For those with an interest in 19th century shipping and the movement of people around Australia and throughout the world, the subject can be both fascinating and never-ending.
Over several decades Public Record Office Victoria volunteers have worked to index Passenger Lists. Sadly, a number of ships so familiar to the volunteers, such as the Gothenburg and Tararua, were destined to be wrecked with major loss of life. It is inevitable that volunteers have transcribed many of those unfortunate passengers’ names on their initial embarkation from Melbourne.
Here are the stories of some of the passenger ships that sailed during the late 1860s to the 1880s. Links are provided to more extensive information.
SS CITY OF LAUNCESTON
368 ton steamship, 1863/65, Clyde built to order for the fledging Launceston and Melbourne Steam Navigation Company.
Her early role in colonial steam shipping was as the forerunner of the modern Bass Straight ferry service, between Victoria and Tasmania. For two years, and almost without incident, the CITY OF LAUNCESTON accommodated up to one hundred and eighty eight passengers, and ferried the Royal Mail and cargo across Bass Strait.

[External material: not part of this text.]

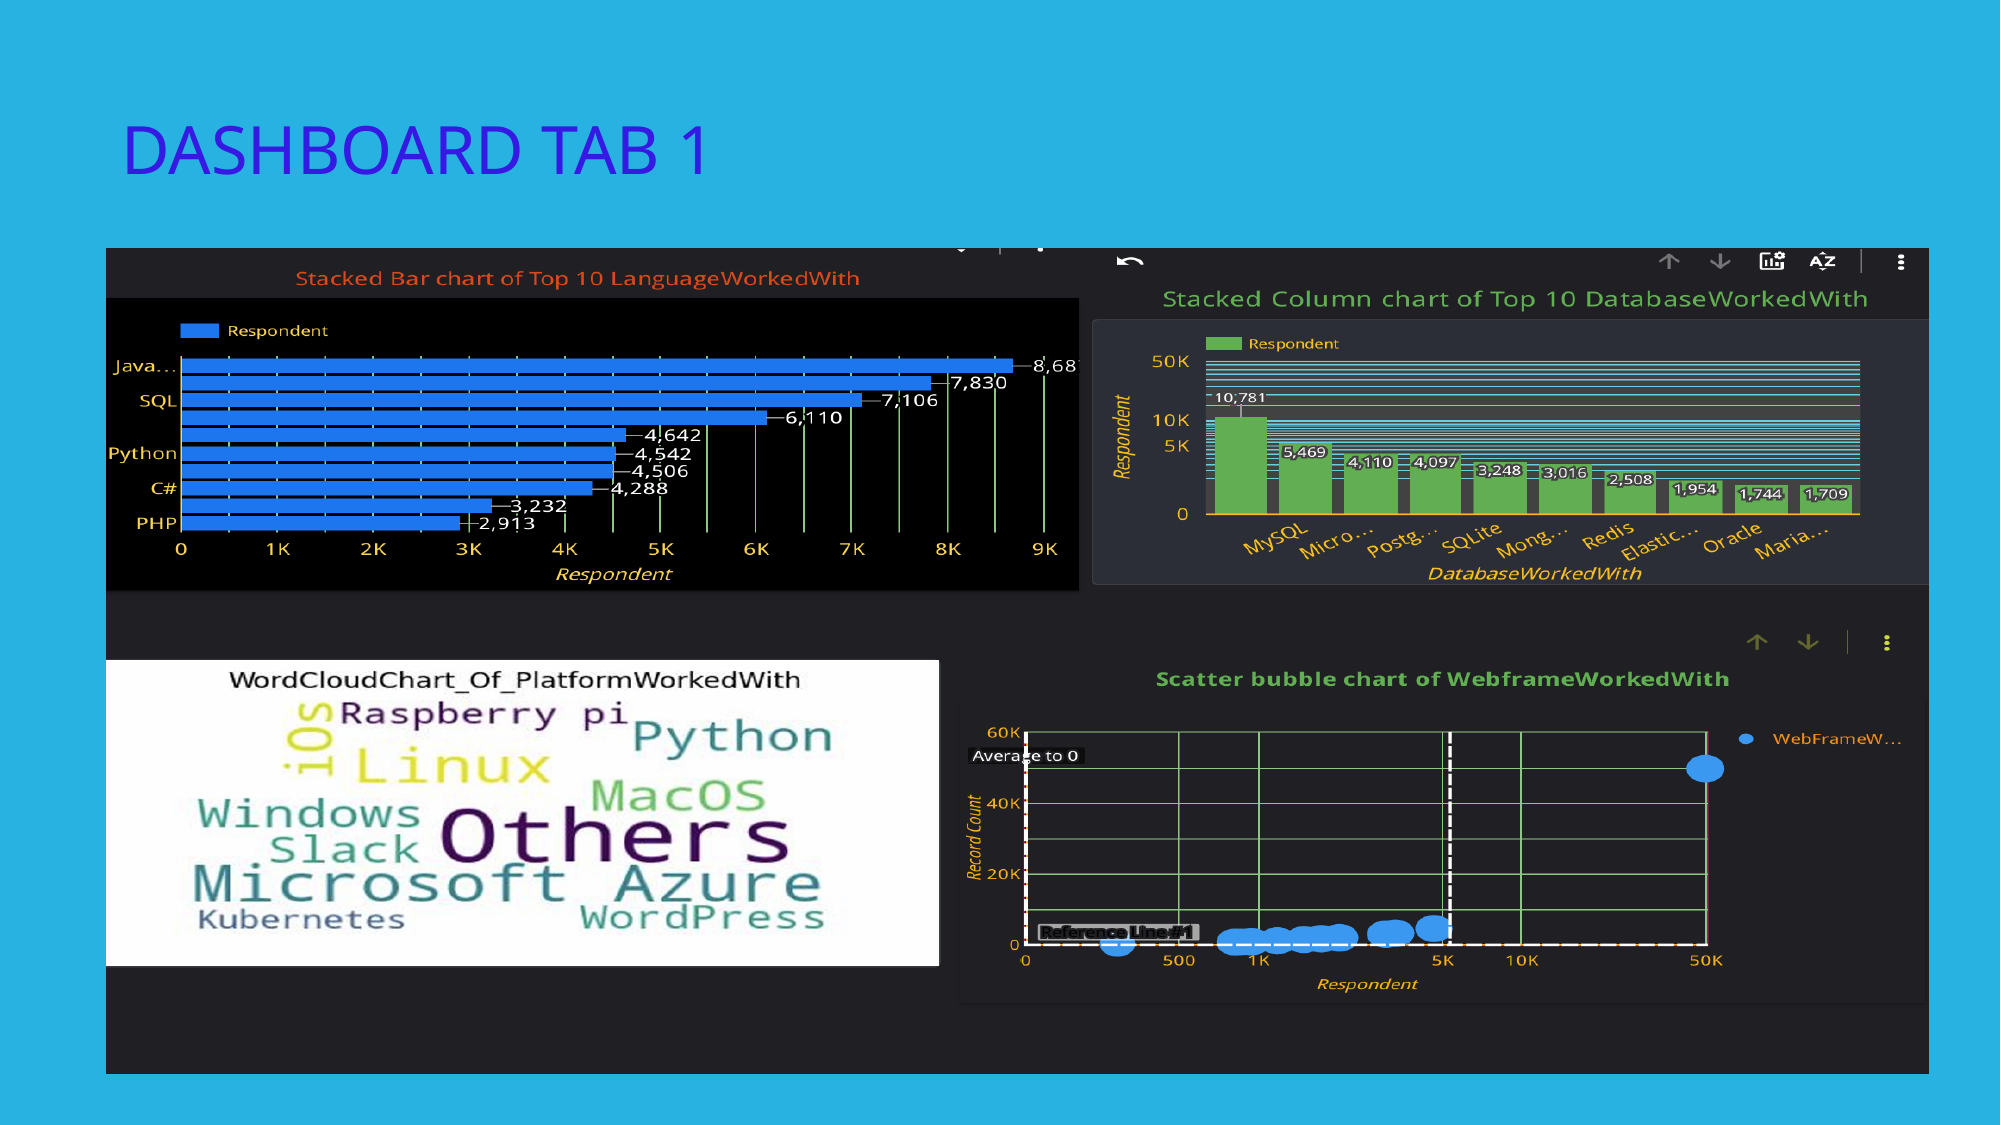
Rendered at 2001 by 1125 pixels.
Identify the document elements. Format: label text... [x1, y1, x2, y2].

On 10 November 1865, the vessel was under the command of Captain Thom. Within two hours of its 7.20 departure from Melbourne she was involved with the inbound PENOLA from Adelaide. The twenty five passengers and twenty four crew were rescued by the PENOLA before the CITY OF LAUNCESTON sank, stern first.
The CITY OF LAUNCESTON was the first wreck to be listed and protected under the Victorian Historic Shipwrecks Act 1981. She has tremendous archaeological and scientific significance.
Many pictures of the artefacts from the ship can be viewed at:
Iron steamship of 2342 tons, built in 1867, Thames. In 1881 her name changed to PRINCE EDWARD.
On 28 October 1873, she departed Melbourne for England, met heavy weather off Cape Horn and partially dismasted. Two crew were lost overboard, several others were injured, one later dying. Ship repaired Valparaiso and continued onto England.
SS CLAUDE HAMILTON
In 1871, the ship was involved in rescuing the crew from the schooner HECTOR when she sank not far from Queenscliff.
Captain Rouse was lost overboard in storm on 4 October 1873.
In 1879, she was in a major collision with EDEN in Victorian waters.
SS GOTHENBURG Wrecked at Old Reef, Queensland. 24 February, 1875
One of the worst maritime disasters on the east coast of Australia. Among the One hundred passengers and thirty four crew (surviving records vary) were government officials, circuit court judges and miners. The French vice consul was aboard, as were prisoners bound for the Adelaide jail. In the captain’s cabin were almost 3,000 ounces of gold, valued at that time at about ₤40,000.
The cyclonic conditions made launching life boats almost impossible. One hundred and twelve people drowned, with only twenty two rescued. Many people had no chance as they were wearing their money belts, which were full of gold.
As a result of this tragedy, gold was no longer shipped by sea from Darwin. It remained in the bank vaults with checks being sent instead.
See at http://oceans1.customer.netspace.net.au/austrun-main.html
SS TARARUA, wrecked in Foveaux Strait, 29 April 1881
This has been described as the worst shipping disaster in New Zealand history. The ship was en route from Port Chalmers to Bluff, Hobart and Melbourne (her regular run) when she ran aground. Her cargo included ₤4,000 in silver coins.
There were one hundred and eleven passengers and forty crew on board, but only twenty managed to swim ashore. Twelve women and fourteen children died. Fifty-five bodies were buried in the “Tararua Acre” at Otara, opposite the wreck site.
The captain was found culpable due to errors in navigation and failing to keep a proper lookout. A lighthouse was built on the site in 1884.